Last night Samantha asked how long it would be until my back isn't broken. She said it patiently, like she's dealing with it, but looking forward to me being back to normal. I'm assuming that she's looking forward to me running around again because I do play with them and I'm active. I explained that it will be a couple of weeks probably for this episode, but I will have back problems for the rest of my life. She looked at me doubtfully when I said it could be a lot worse than it is now.

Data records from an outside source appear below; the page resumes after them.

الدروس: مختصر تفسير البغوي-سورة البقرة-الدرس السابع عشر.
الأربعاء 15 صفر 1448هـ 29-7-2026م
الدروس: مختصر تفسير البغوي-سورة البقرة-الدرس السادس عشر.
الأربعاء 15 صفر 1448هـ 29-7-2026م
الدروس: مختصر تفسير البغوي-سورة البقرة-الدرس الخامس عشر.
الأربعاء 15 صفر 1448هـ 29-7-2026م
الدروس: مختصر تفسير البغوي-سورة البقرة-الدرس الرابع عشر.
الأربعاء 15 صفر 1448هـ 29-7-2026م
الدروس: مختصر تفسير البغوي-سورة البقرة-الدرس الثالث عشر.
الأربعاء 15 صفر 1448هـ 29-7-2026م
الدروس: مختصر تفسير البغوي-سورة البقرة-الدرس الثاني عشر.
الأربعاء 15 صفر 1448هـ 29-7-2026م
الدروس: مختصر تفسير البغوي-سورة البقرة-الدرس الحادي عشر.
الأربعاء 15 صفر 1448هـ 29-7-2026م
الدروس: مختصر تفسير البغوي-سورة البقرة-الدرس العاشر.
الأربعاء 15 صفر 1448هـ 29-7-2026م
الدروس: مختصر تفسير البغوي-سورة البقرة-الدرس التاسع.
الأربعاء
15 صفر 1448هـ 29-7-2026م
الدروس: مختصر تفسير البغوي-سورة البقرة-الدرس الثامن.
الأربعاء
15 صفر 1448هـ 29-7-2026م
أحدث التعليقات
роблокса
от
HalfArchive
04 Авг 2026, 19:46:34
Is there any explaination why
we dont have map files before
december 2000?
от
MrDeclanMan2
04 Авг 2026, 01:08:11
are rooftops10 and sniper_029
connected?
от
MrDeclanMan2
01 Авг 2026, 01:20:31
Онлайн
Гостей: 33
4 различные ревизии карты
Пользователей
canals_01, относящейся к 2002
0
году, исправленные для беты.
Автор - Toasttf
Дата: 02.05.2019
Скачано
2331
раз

I then told her about a friend from my adolescence that I lived with briefly who had survived a car wreck and ended up in a wheelchair. Jenny was an awesome friend and a positive influence on me. I told Samantha she did wheelies in her chair and that we had good, crazy fun. From people like Jenny, I learned that you should appreciate how good you've got it right now and that no matter what, you are the only person who will keep you down.
That is why whatever pain I'm feeling, I get up and keep going. There is no one to stop me besides me and I'm living that lesson every day. I'll admit that moving at a snail's pace can be maddening, but life is about progress and I'm taking it one step at a time.